Exercise: Retype the entries. Match them exactly.

======== Task data

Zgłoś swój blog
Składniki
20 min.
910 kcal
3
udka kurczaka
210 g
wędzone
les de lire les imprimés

================

Exercise answer:
Zgłoś swój blog
Składniki
20 min.
910 kcal
3
udka kurczaka
210 g
wędzone
les de lire les imprimés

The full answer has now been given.